La guerre de 1914-1918 fut une ère de grande prospérité pour la métallurgie. Si le problème de l’approvisionnement en matières premières se posa quelquefois tragiquement, la métallurgie n’eut pas à s’inquiéter de l’écoulement de sa production : la guerre, insatiable, absorbait tout ce qu’elle voulait bien lui donner pour ses canons, fusils, mitrailleuses, obus, tanks, avions, cuirassés, sous-marins, etc. Aussi bien, la guerre terminée, la métallurgie connut une crise de réadaptation qui, n’eût été la pauvreté des puissances, eût pu dégénérer à nouveau en conflagration générale à la suite des exigences de la métallurgie française qui entraînèrent l’occupation de la Ruhr.

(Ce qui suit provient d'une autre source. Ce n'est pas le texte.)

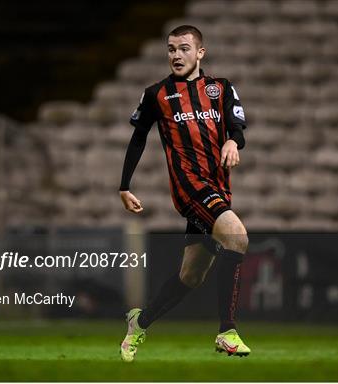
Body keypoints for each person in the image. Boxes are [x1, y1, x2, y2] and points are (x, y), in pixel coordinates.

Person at [119, 25, 250, 362]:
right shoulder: (157, 94)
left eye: (184, 48)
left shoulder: (221, 89)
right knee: (237, 237)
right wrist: (124, 185)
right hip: (189, 188)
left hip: (218, 186)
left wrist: (234, 141)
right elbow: (138, 138)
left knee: (191, 275)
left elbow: (237, 127)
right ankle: (227, 331)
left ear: (200, 52)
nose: (176, 55)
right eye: (171, 49)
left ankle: (139, 323)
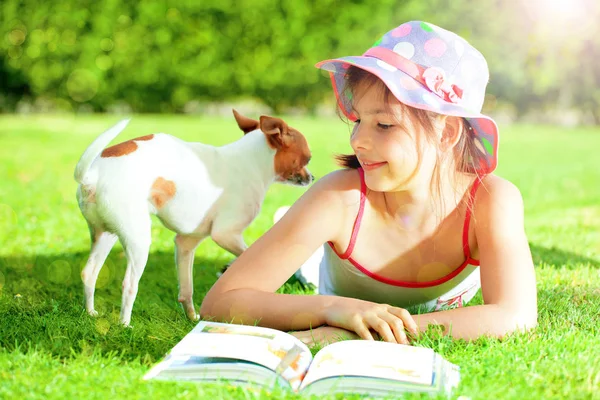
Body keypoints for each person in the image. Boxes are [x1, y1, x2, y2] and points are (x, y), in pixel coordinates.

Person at [200, 21, 537, 345]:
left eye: (385, 125)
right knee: (307, 260)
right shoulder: (339, 198)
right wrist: (334, 308)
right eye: (358, 119)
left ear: (446, 133)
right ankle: (301, 240)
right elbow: (221, 302)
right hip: (332, 265)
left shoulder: (491, 199)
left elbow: (515, 315)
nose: (357, 140)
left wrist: (373, 331)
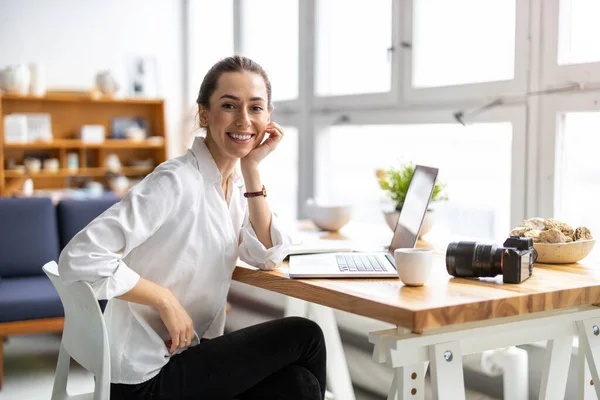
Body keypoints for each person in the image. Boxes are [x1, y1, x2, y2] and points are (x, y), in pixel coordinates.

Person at [58, 55, 327, 400]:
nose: (244, 119)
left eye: (256, 108)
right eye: (229, 105)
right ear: (204, 114)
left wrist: (252, 168)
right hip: (142, 380)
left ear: (268, 118)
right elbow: (79, 256)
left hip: (182, 357)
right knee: (306, 336)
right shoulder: (176, 180)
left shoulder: (228, 186)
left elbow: (267, 254)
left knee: (299, 386)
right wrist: (164, 299)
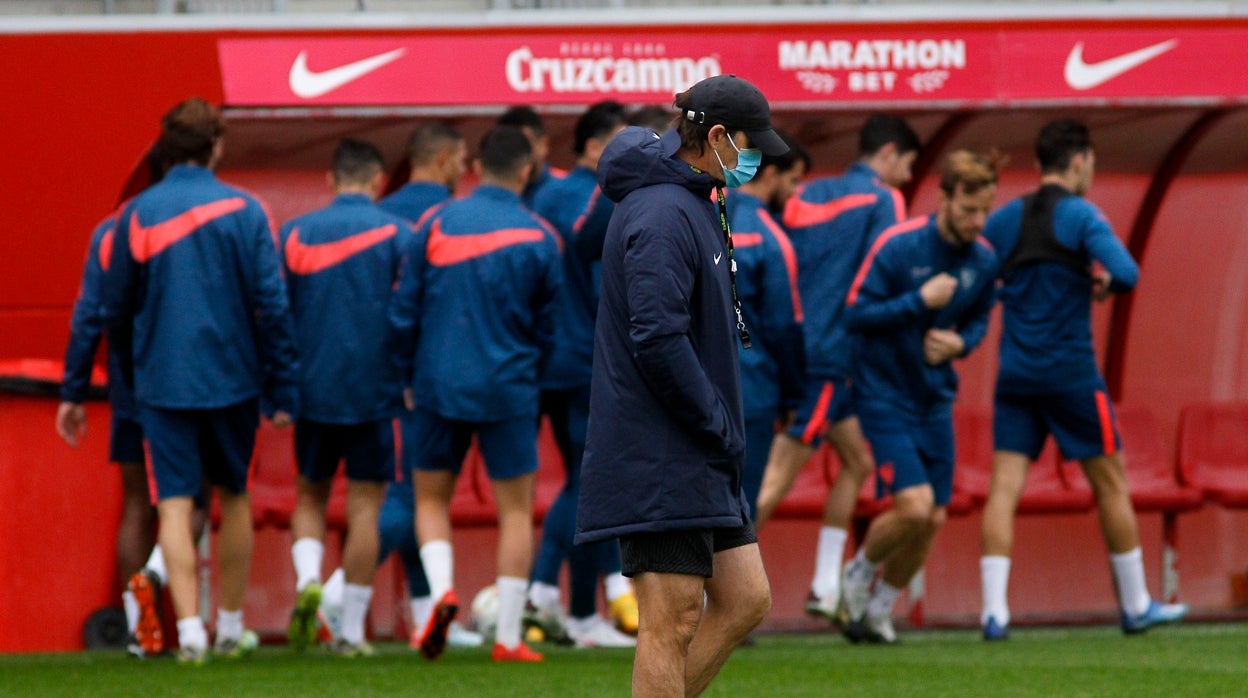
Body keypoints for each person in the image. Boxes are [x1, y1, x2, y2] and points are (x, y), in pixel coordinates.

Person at [576, 74, 786, 697]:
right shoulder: (663, 210)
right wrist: (716, 422)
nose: (757, 162)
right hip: (662, 450)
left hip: (697, 449)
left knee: (745, 598)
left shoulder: (695, 198)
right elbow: (658, 338)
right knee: (671, 622)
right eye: (750, 145)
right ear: (716, 136)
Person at [100, 97, 299, 664]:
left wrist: (133, 373)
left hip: (162, 382)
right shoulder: (247, 210)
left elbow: (116, 308)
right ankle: (230, 626)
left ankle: (187, 632)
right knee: (234, 498)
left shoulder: (137, 214)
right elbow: (272, 305)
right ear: (217, 147)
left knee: (173, 505)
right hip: (234, 379)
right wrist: (282, 386)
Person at [978, 119, 1187, 640]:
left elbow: (981, 273)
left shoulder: (1006, 218)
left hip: (1016, 375)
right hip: (1071, 373)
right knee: (1111, 482)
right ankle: (1136, 604)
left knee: (1004, 489)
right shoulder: (1081, 215)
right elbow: (1128, 272)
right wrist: (1101, 283)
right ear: (1077, 162)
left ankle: (994, 613)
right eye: (1090, 162)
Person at [389, 125, 562, 663]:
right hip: (509, 387)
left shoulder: (435, 224)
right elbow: (550, 330)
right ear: (527, 171)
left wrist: (406, 377)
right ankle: (508, 637)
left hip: (438, 384)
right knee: (515, 511)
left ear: (474, 167)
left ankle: (441, 592)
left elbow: (403, 312)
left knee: (430, 501)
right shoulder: (540, 236)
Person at [754, 114, 923, 621]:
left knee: (857, 463)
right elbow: (891, 270)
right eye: (909, 165)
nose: (910, 179)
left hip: (790, 347)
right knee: (774, 477)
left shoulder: (809, 192)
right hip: (830, 356)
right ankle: (706, 588)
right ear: (889, 154)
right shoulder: (885, 200)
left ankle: (827, 587)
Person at [322, 122, 482, 651]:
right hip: (431, 378)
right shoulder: (450, 217)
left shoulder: (384, 213)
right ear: (441, 160)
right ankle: (334, 590)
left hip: (376, 376)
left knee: (417, 493)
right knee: (412, 495)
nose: (464, 169)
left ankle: (425, 610)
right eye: (460, 158)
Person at [838, 150, 1001, 644]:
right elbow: (854, 316)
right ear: (945, 199)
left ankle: (881, 608)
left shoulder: (984, 260)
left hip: (933, 400)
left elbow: (977, 320)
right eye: (968, 209)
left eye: (984, 212)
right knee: (913, 505)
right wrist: (919, 303)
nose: (977, 221)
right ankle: (857, 575)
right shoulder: (899, 245)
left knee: (932, 516)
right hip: (882, 393)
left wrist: (961, 343)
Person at [279, 138, 412, 657]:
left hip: (311, 391)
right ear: (378, 181)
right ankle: (352, 628)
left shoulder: (293, 234)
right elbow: (406, 317)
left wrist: (283, 390)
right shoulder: (400, 236)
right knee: (365, 506)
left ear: (331, 181)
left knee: (309, 494)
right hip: (374, 392)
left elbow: (277, 316)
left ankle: (309, 581)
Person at [527, 100, 637, 649]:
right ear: (595, 148)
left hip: (547, 358)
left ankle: (546, 593)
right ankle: (574, 611)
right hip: (581, 359)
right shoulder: (587, 196)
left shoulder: (545, 194)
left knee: (578, 480)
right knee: (592, 484)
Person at [724, 132, 809, 516]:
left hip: (692, 389)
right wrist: (792, 398)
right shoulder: (772, 240)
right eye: (792, 181)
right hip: (752, 394)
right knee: (741, 511)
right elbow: (784, 328)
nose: (793, 194)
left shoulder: (703, 218)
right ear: (770, 174)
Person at [379, 121, 466, 223]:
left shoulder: (381, 210)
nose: (462, 170)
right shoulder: (456, 214)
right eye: (461, 161)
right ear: (443, 159)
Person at [498, 105, 565, 208]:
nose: (518, 153)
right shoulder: (493, 196)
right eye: (510, 146)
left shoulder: (565, 189)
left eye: (525, 144)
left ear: (543, 144)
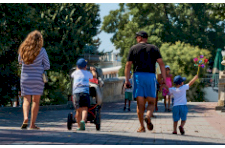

En dépit de sa production gigantesque, et peut-être à cause d’elle, la métallurgie n’a pas retrouvé son équilibre. La facilité des échanges internationaux qui caractérise notre époque, a poussé la métallurgie à déborder le cadre national pour s’organiser, non pas internationalement, comme on l’affirme trop souvent par ignorance, mais par groupes nationaux. Ainsi le Cartel de l’Acier, de l’Étain, du Zinc.
Si cette nouvelle forme, ou plutôt ce nouveau stade de la concentration réduit les compétitions sur les marchés internationaux (matières premières, débouchés) il ne les supprime pas. À être moins nombreuses, les compétitions n’en sont que plus violentes et le conflit qui en sortira n’en sera que plus facilement universel.
Ainsi les hommes ont dompté la nature. Par leur génie et leur travail séculaire ils ont arraché ses secrets à la matière inerte et lui ont donné la vie. Par un tragique retour des choses de ce monde, la matière, devenue vivante par la main des hommes, s’est vengée sur eux de l’avoir tirée de son sommeil plusieurs fois millénaire en les y plongeant à sa place.
Fatalité ! disent les uns. Aberration monstrueuse ! répliquent les autres. La métallurgie, si elle sème la ruine et la mort, est capable de créer la joie et la vie.
C’est à cette dernière tâche que la partie éclairée du prolétariat mondial, lasse d’être la victime de son génie, entend se consacrer. Elle sait que la métallurgie ne soulagera la peine des hommes que lorsque ses matières premières et ses produits jouiront d’une libre circulation dans les artères de la société humaine.
Pour cela, il faut que cesse l’exploitation de l’homme par l’homme. Aussi poursuit-elle la destruction du régime capitaliste et l’avènement du travail libre dans uns société libre. Alors, et alors seulement, l’homme pourra être fier de sa métallurgie. – A. Guigui.